E a capoeira não é excepção. Quando se fala de escravatura recorre-se sempre a
negros por serem as figuras conhecidas que levaram chicotadas no passado".
Mas para a sua salvação, houve intervenção diversificada de capoeristas.
O
nosso interlocutor disse ainda que a aprovação de qualquer manifestação
artístico-cultural como património de um país devia ter em conta, em primeiro
lugar, as demostrações que contribuíram para a libertação dos povos oprimidos
no passado e que actualmente os dignificam. A capoeira é exemplo disso. Deste
modo, continua a ser bastante poderosa para a animação, o entretenimento e a
formação humana.
Sobre
a capoeira
A
história da capoeira começa no século XVI, na época em que o Brasil era
subjugado por Portugal. Daquele território da América Latina saía a
mão-de-obra, ou seja, escravos (negros) para as fazendas com vista a produzir
açúcar para alimentar e economia da metrópole. Baseada em danças tradicionais e
rituais tipicamente africanos, os escravos praticavam a capoeira nos intervalos
do trabalho, treinando, quer o corpo, quer a mente para situações de combate.
Apesar
de a prática de qualquer género de arte marcial desta natureza ter sido
impedida terminantemente pelos seus "donos" (opressores), a capoeira,
como uma forma de manifestação artístico-cultural, continuou mas encoberta
pelos seus praticantes e por todos aqueles que a apreciam como se de dança
recreativa se tratasse.
No
entanto, foi no século XVII que alguns escravos fugiram das casas dos senhores
para formarem "quilombos" (territórios escondidos e governados por
escravos), onde aperfeiçoaram aquela arte.
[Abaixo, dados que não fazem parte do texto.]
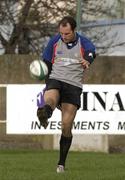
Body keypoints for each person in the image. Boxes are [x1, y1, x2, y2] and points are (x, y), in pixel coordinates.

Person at [37, 16, 96, 173]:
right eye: (61, 33)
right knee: (50, 99)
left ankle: (61, 164)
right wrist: (47, 82)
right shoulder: (55, 41)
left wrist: (88, 60)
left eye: (67, 33)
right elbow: (47, 63)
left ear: (74, 30)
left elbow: (91, 51)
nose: (63, 36)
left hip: (73, 85)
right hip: (56, 78)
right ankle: (45, 112)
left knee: (66, 126)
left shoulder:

Em 1888, foi abolida a escravatura
no Brasil.
Ainda
assim, a capoeira permanecia proibida. Contudo, continuava a ser praticada pela
população mais pobre, dando origem a perseguições e condenações, numa
tentativa, quase bem-sucedida, de erradicar a capoeira das ruas brasileiras.
Lamentavelmente, a capoeira continua sem espaço em alguns países africanos.